Thursday, October 7, 2010

Confronting a Sea of Past Admiration and Criticism

While I have long anticipated the opportunity to write about C.S. Lewis in an academic setting, now that I am actually undertaking the task I find it overwhelming. Laura Miller, in her reflections on Narnia dispersed throughout her memoir, The Magician's Book, wrote on the same conundrum that I am facing now: how can you write critically about an author and series you have so long revered?

From my childhood, C.S. Lewis and Walt Disney were figures I idealized as the embodiment of imagination. Discovering The Lion, the Witch and the Wardrobe through a inexpensive BBC television production from the 1980s, I practically salivated at the idea of going through a closet and coming out into another world. Narnia was not my first encounter with the fantasy genre -- I already had obsession with fairy tales, especially as dramatized in the Shelley Duvall television series Faerie Tale Theater -- but there was something about the wardrobe gateway that fed my hunger for the supernatural in a way the tales before had not done as effectively. This idea of a magic gateway was not original, as Burton Hatlen points out in speaking of how Philip Pullman was influenced by C.S. Lewis in His Dark Materials, and I did indeed have an Oz obsession for a few years that I am sure was fed in part by the cyclone that brought Dorothy to that land in that series' first book. But while my Oz obsession has faded, aside from an interest in dark revisionist interpretations of its characters that are not, as others have criticized Baum as being, so sanitary, I still love Narnia.

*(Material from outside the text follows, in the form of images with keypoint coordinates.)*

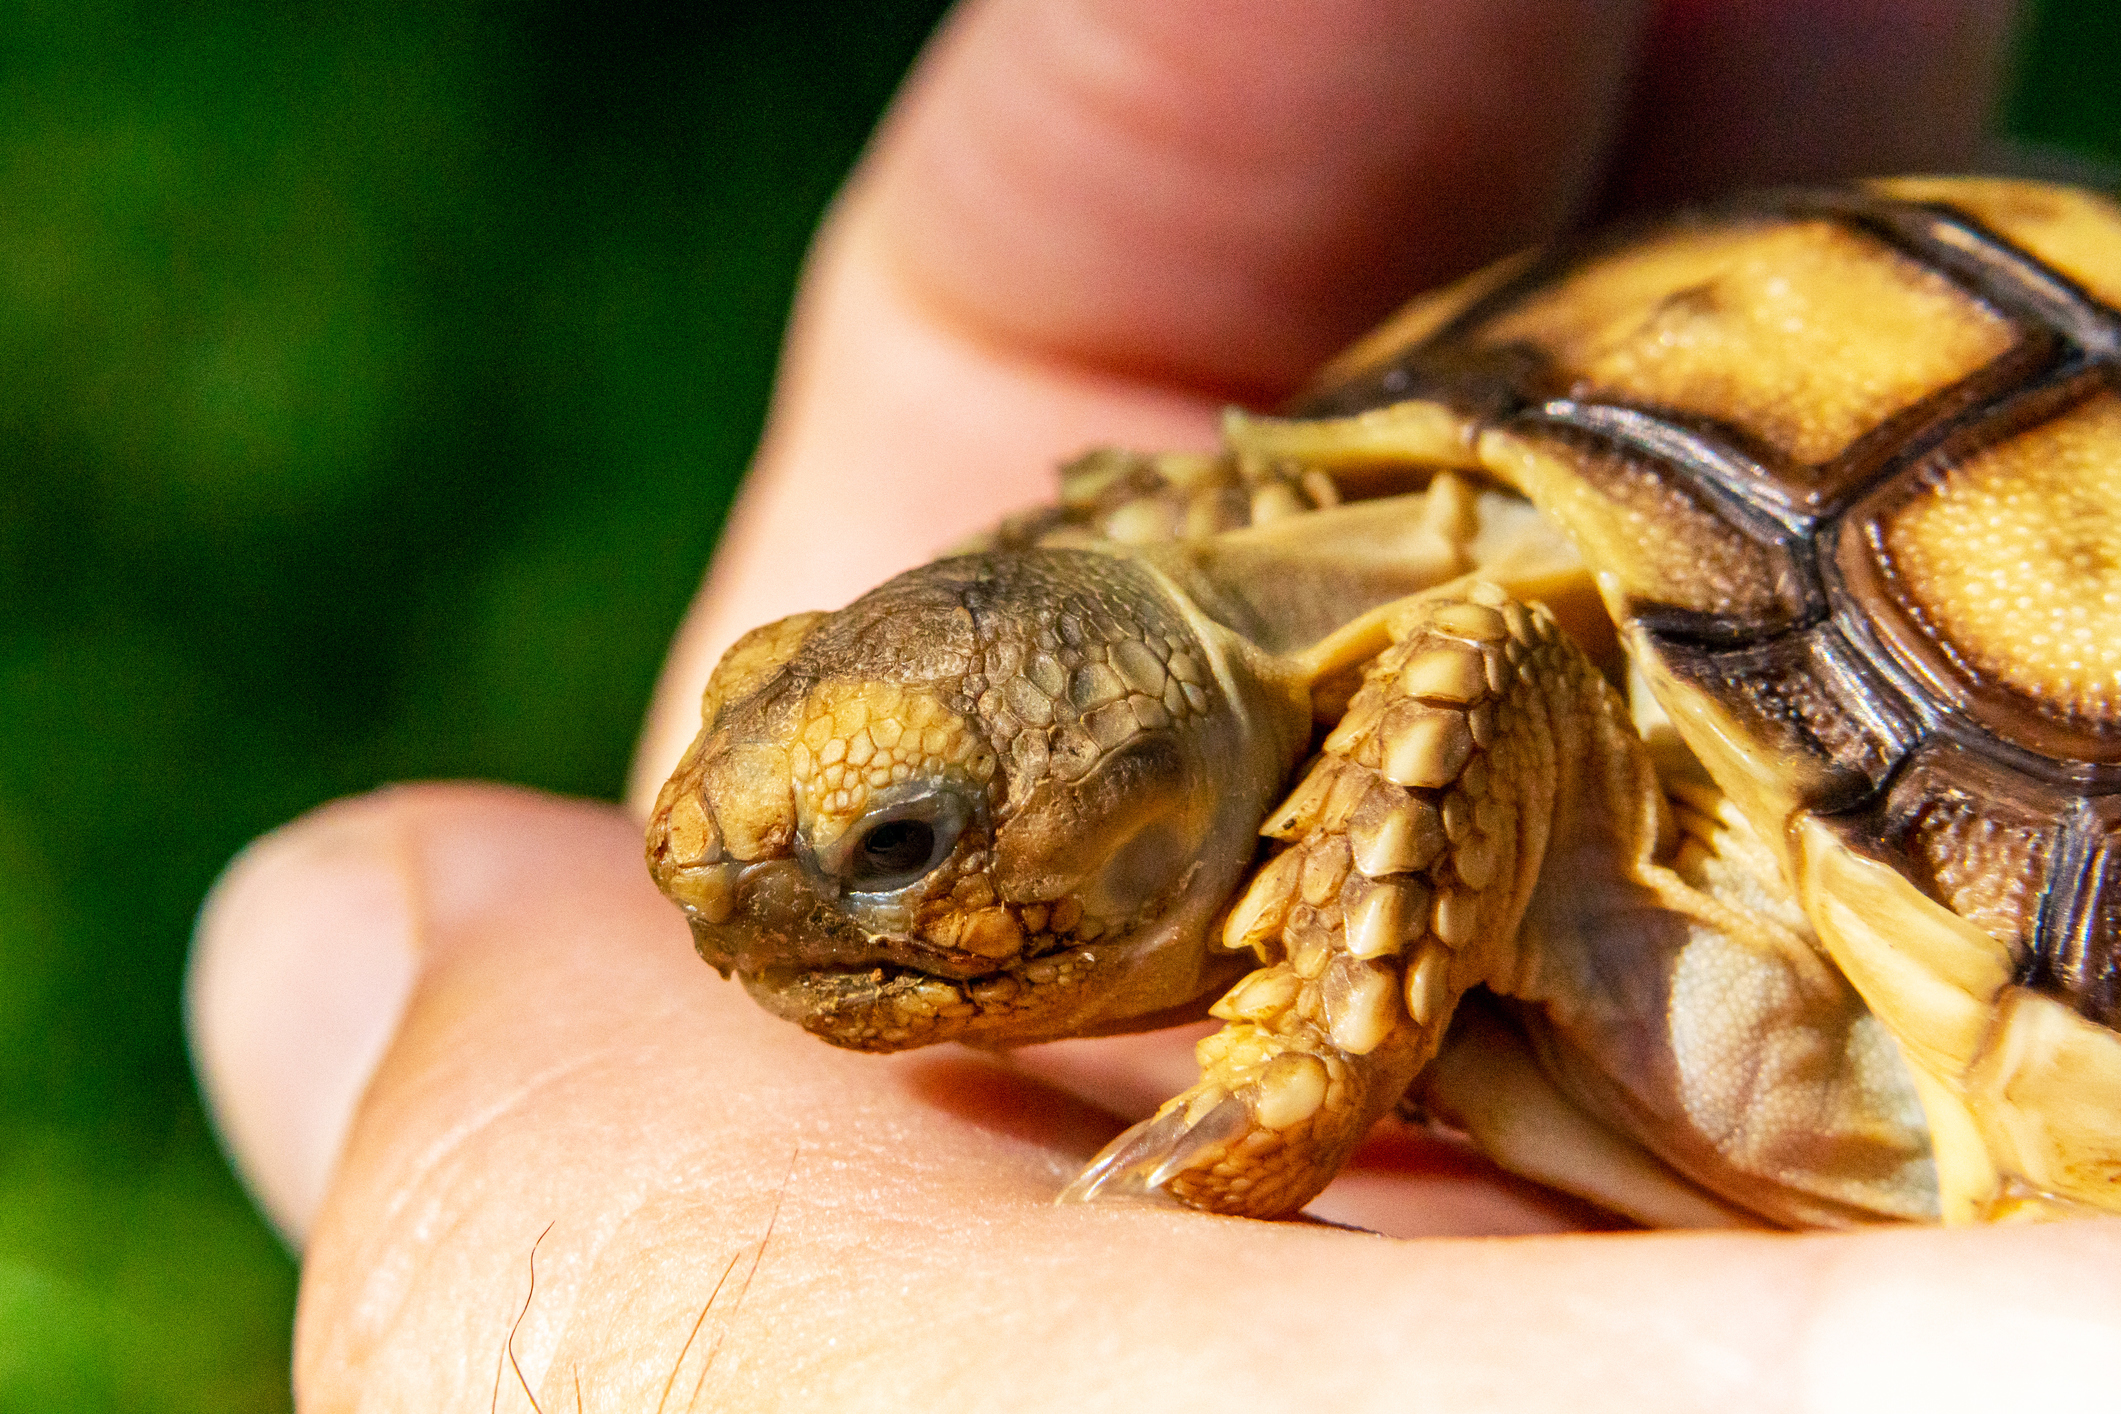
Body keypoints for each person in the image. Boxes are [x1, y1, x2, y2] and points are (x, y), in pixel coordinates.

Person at [190, 1, 2121, 1406]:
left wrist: (1306, 1060)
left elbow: (1481, 652)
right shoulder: (1254, 544)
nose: (721, 919)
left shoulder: (1468, 671)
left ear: (1136, 800)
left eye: (899, 851)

In speaking of my ability to criticize Lewis I do not want to simplify the situation. In the intervening years since childhood I have read a significant amount Narnia criticism, and am perhaps hyperaware of what many consider unsavory in the books. I was even excited in rereading The Voyage of the Dawn Treader to discover own easily the Dufflepuds could be categorized as a culture ruined by colonial influence, a complaint which, if I had read of it before, did not stick as prominently in my memory as, for example, Philip Pullman's complaints about Susan's depiction in The Last Battle or his and others' criticism of the Caloremen culture. I am no longer an unreserved fan of Lewis, then, but because I have read so much by and about him I am almost afraid to express myself. As I weigh other opinions along with my admiration, I am at the point where I am wondering if I will ever be able to come to a conclusion on the author and on Narnia which is really mine.